■ Directions for this task
Word for word, write the records out again, but omit each picture.

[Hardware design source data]
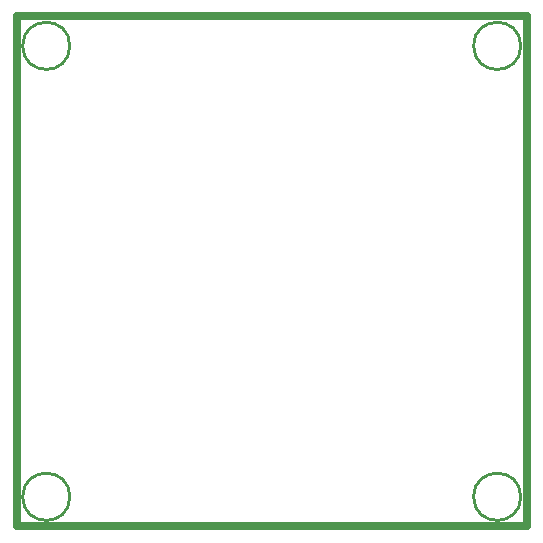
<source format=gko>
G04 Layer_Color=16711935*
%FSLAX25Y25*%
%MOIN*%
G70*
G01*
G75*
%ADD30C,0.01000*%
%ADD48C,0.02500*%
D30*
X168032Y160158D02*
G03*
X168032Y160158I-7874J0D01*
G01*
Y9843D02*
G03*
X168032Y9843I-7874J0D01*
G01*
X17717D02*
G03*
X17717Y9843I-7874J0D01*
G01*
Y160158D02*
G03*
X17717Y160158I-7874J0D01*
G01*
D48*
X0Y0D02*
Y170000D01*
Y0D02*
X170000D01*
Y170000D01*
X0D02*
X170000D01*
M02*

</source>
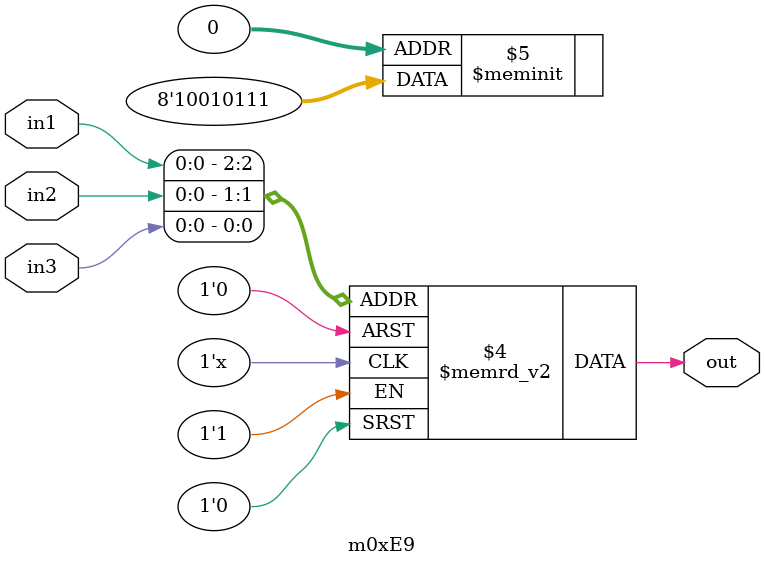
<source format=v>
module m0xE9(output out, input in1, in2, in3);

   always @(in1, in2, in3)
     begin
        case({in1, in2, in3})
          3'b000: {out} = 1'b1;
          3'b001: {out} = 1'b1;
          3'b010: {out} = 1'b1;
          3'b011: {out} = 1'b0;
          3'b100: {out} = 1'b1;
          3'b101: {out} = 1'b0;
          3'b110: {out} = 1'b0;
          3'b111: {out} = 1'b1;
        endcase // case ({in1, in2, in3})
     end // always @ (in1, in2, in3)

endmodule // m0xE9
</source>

■ Exercise result
<source format=gko>
G04 Layer_Color=16711935*
%FSLAX25Y25*%
%MOIN*%
G70*
G01*
G75*
%ADD30C,0.01000*%
%ADD48C,0.02500*%
D30*
X168032Y160158D02*
G03*
X168032Y160158I-7874J0D01*
G01*
Y9843D02*
G03*
X168032Y9843I-7874J0D01*
G01*
X17717D02*
G03*
X17717Y9843I-7874J0D01*
G01*
Y160158D02*
G03*
X17717Y160158I-7874J0D01*
G01*
D48*
X0Y0D02*
Y170000D01*
Y0D02*
X170000D01*
Y170000D01*
X0D02*
X170000D01*
M02*

</source>
<source format=v>
module m0xE9(output out, input in1, in2, in3);

   always @(in1, in2, in3)
     begin
        case({in1, in2, in3})
          3'b000: {out} = 1'b1;
          3'b001: {out} = 1'b1;
          3'b010: {out} = 1'b1;
          3'b011: {out} = 1'b0;
          3'b100: {out} = 1'b1;
          3'b101: {out} = 1'b0;
          3'b110: {out} = 1'b0;
          3'b111: {out} = 1'b1;
        endcase // case ({in1, in2, in3})
     end // always @ (in1, in2, in3)

endmodule // m0xE9
</source>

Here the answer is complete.